I understand the following: one can classify rank 2 vector bundles over $S^2$ by considering two open sets, say slightly extending northern and southern hemispheres. These are contractible, cover $S^2$, and their intersection is $S^1$. Any vector bundle is trivial when restricted to the open sets, so we care only about gluing two trivial bundles on $S^1$, with structure group $GL_2(\mathbb{R})$, i.e. we care about functions $f:S^1\to GL_2(\mathbb{R})$. I also understand that homotopic maps will induce the same bundle, so what we really need is $\pi_1(GL_2(\mathbb{R}))$, which I'm told is $\mathbb{Z}$.
My question is, does the group structure of $\mathbb{Z}$ mean anything in terms of the vector bundles?
It is of course yes.
For example, there is a distinguished element $0\in \mathbb{Z}$, which corresponds to trivial bundle over $S^2$. Similarly the negation $n\mapsto -n$ on $\mathbb{Z}$ corresponds to reversing the orientation of the vector bundle.
The addition is slightly more complicated to give a simple geometric meaning, but the point is that the Euler class gives an explicit bijection between the (K-theoretic) set of rank 2 vector bundles over $S^2$ and $\mathbb{Z}$.
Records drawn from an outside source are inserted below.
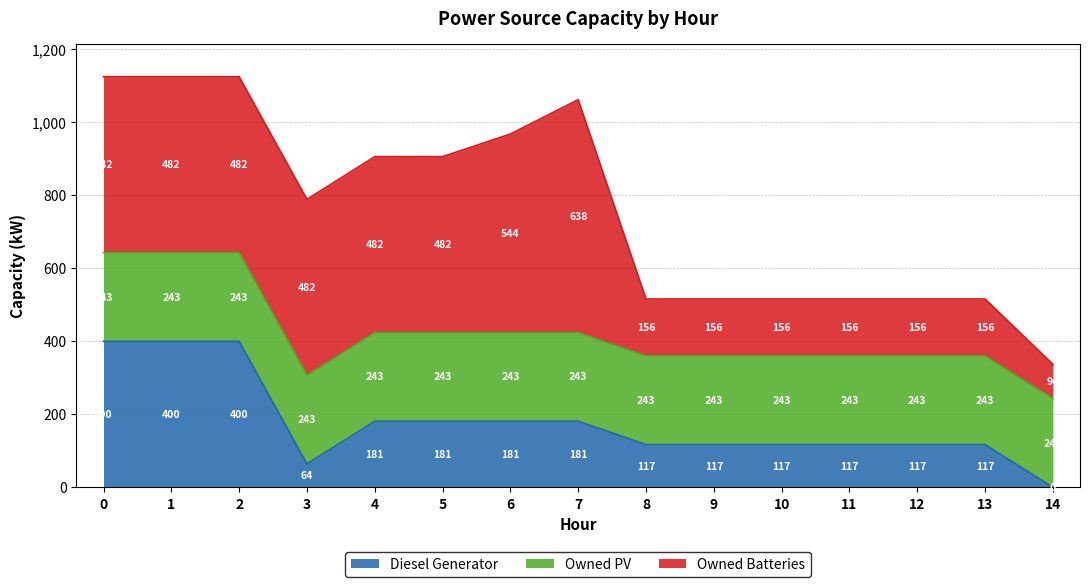

True or false: Owned PV has a value of 169 at 5.

False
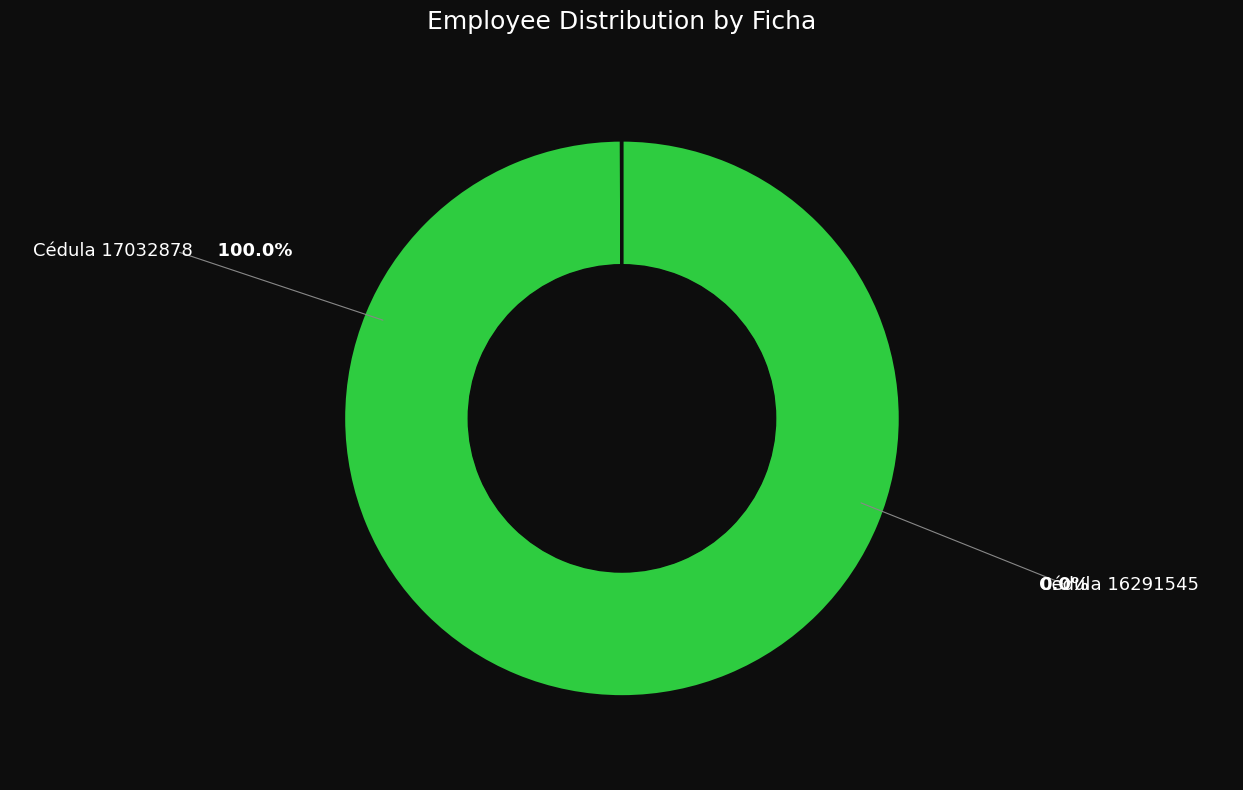

Does any single category account for the majority?

Yes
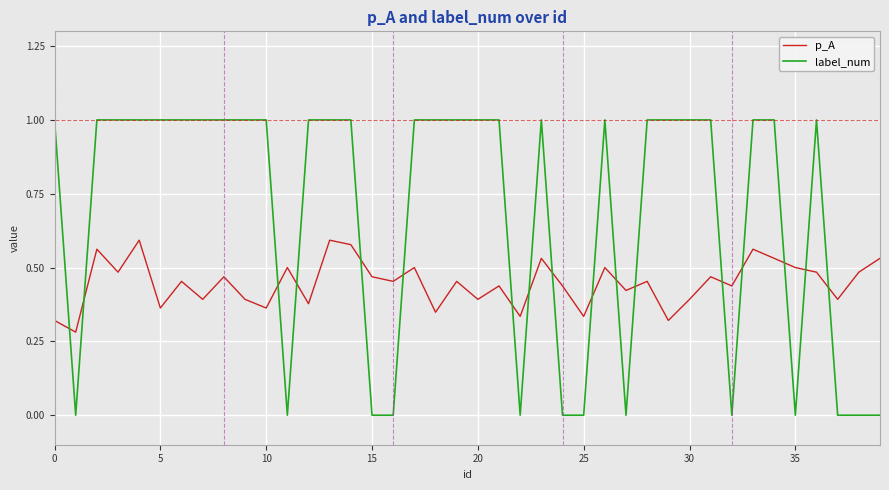

How many intersections are there between label_num and p_A?

17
Edit: By the by, I didn't really explain why the Euler class $\in H^2(S^2)\cong \mathbb{Z}$ can be identified with the same number $\in \pi_1(GL_2(\mathbb{R}))(\cong \pi_1(\mathbb{C}^\times)\cong \mathbb{Z})$. For this, the best way is to introduce the first Chern class $c_1$(which is equal to the Euler class) and appeal to the fact that the first Chern class map is an isomorphism from the "group" of complex line bundles (=oriented real vector bundles of rank 2) over $S^2$ with the tensor product to $H^2(S^2)$, as is the clutching function construction.